§ **Source excerpt**

#####

Week of 140616

WLCG Operations Call details
General Information
Monday
Thursday

WLCG Operations Call details

At CERN the meeting room is 513 R-068.

For remote participation we use the Alcatel system. At 15.00 CE(S)T on Monday and Thursday (by default) do one of the following:
1. Dial +41227676000 (just 76000 from a CERN office) and enter access code 0119168, or
2. To have the system call you, click here

In case of problems with Alcatel, we will use Vidyo as backup. Instructions can be found here. The SCOD will email the WLCG operations list in case the Vidyo backup should be used.

General Information

The SCOD rota for the next few weeks is at ScodRota
General information about the WLCG Service can be accessed from the Operations Web

Monday

Attendance:

local: Andrea Sciabà, Akos Hencz (CERN batch and grid services), Katarzyna Dziedziniewicz (CERN databases), Andrew McNab (LHCb), Felix Lee (ASGC), Xavier Espinal (CERN storage services), Maria Alandes, Maarten Litmaath (ALICE), Pablo Saiz (grid monitoring)
remote: Wahid Bhimji (ATLAS), Tommaso Boccali (CMS), Michael Ernst (BNL), Onno Zweers (NL-T1), Tiju Idiculla (RAL), Roger Oscarsson (NDGF), Rolf Rumler (IN2P3-CC), Lisa Giacchetti (FNAL), Rob Quick (OSG), Pepe Flix (PIC), Dmitry Nilsen (KIT)

Experiments round table:

ATLAS reports (raw view) -
- Central Services
  - (from Saturday) GGUS malfunctioning from 4:12 to ~11:30. "No ticket or wrong ticket number." to every ticket. OK now.
- T0/T1s
  - NDGF-T1 - out of diskspace for data staging - prod job failures: https://ggus.eu/?mode=ticket_info&ticket_id=106207
  - (last friday /weekend) TW - storage directory permissions GGUS:106163, GGUS:106190 (closed). Some job failures since but Qs currently online.
  - (last friday) BNL SRM Problem GGUS:106171 (solved - all tasks running OK now).

CMS reports (raw view) -
- Very quiet period
- The only real "event" was the GGUS unavailability. It did not create major problems since we did not have to contact centres in the ~ 12 hours period (just lucky!). We contacted support@ggusNOSPAMPLEASE.prg and helpdesk@ggusNOSPAMPLEASE.org, and that seemed to work. We are anyhow wondering which is the correct escalation procedure in a case like this.
- Apparently the CRC receives mails about SNOW incidents, but cannot see them on the web. Opened a ticket (which I cannot see: INC:0574896) here, no followup still. Ivan Glushkov created the ticket and he can escalate it if needed. The point is that the CMS CRC egroup should be granted the privileges to see these SNOW tickets.

#####

§ **Dataset records**

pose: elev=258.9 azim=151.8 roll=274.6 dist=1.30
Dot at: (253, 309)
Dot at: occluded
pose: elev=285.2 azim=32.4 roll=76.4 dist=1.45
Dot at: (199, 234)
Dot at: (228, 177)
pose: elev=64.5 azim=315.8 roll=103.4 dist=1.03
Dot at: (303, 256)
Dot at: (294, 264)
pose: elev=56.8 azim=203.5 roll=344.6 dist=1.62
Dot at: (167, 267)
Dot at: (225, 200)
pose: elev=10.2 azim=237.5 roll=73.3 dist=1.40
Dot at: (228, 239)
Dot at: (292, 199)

#####

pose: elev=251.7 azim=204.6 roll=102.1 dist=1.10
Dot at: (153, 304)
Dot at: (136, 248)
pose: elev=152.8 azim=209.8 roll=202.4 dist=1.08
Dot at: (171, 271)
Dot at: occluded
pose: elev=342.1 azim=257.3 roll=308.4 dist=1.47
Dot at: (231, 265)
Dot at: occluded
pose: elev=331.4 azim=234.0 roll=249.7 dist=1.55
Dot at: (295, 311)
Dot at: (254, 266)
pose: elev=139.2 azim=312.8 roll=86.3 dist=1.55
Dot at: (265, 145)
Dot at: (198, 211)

#####

§ **What is required**
Reproduce the passage of the WLCG operations meeting notes starting at "- (last friday)" and ending at "these SNOW tickets.". The material has no connection to the text.

§ **Task answer**
- (last friday) BNL SRM Problem GGUS:106171 (solved - all tasks running OK now).

CMS reports (raw view) -
- Very quiet period
- The only real "event" was the GGUS unavailability. It did not create major problems since we did not have to contact centres in the ~ 12 hours period (just lucky!). We contacted support@ggusNOSPAMPLEASE.prg and helpdesk@ggusNOSPAMPLEASE.org, and that seemed to work. We are anyhow wondering which is the correct escalation procedure in a case like this.
- Apparently the CRC receives mails about SNOW incidents, but cannot see them on the web. Opened a ticket (which I cannot see: INC:0574896) here, no followup still. Ivan Glushkov created the ticket and he can escalate it if needed. The point is that the CMS CRC egroup should be granted the privileges to see these SNOW tickets.